Using Spearman’s correlation coefficient (Table 2), a highly positive correlation was found between geographical longitude and the six measured variables (LA, LL, MLW, LW1, LA1, LA2). On the other hand, all measured variables were highly negatively correlated with the altitude and total precipitation of the warmest quarter of the year. Likewise, almost all leaf traits were significantly negatively correlated with the distance-to-water, annual mean precipitation, precipitation of the coldest quarter and isothermality. By contrast, almost all leaf traits were positively correlated with the annual mean temperature, maximum temperature of the warmest month and precipitation seasonality.
The Mantel test identified significant correlations between the morphological, geographical, and environmental distance matrices. Correlations were higher between morphological and geographical distance matrices (r = 0.91, p = 0.0018), and slightly smaller but still very strong between the morphological and environmental distance matrices (r = 0.80, p = 0.0029).

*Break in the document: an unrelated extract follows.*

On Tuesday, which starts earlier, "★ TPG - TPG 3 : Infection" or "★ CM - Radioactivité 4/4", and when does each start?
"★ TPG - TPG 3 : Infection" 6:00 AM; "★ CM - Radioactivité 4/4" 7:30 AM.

The structure of the seven grey alder populations was inferred by the K-means clustering method. The most probable division was detected at K = 2, and the estimated population structure is shown in Figure 1. If the proportion of a certain population was equal to or higher than 0.75, it was assumed that the population belonged to one cluster, and if it was lower than 0.75, it was assumed that the population had a mixed origin. The populations from the Alpine-Dinaric region grouped together into cluster A, and the populations from continental Croatia grouped together into cluster B. Only one population, P05 (Varaždin), was of mixed origin, with the dominant proportion from cluster B. The results obtained with the K-means clustering method were congruent with the hierarchical tree (Figure 4C), where the unweighted pair-group method with arithmetic mean (UPGMA) was used to join the clusters.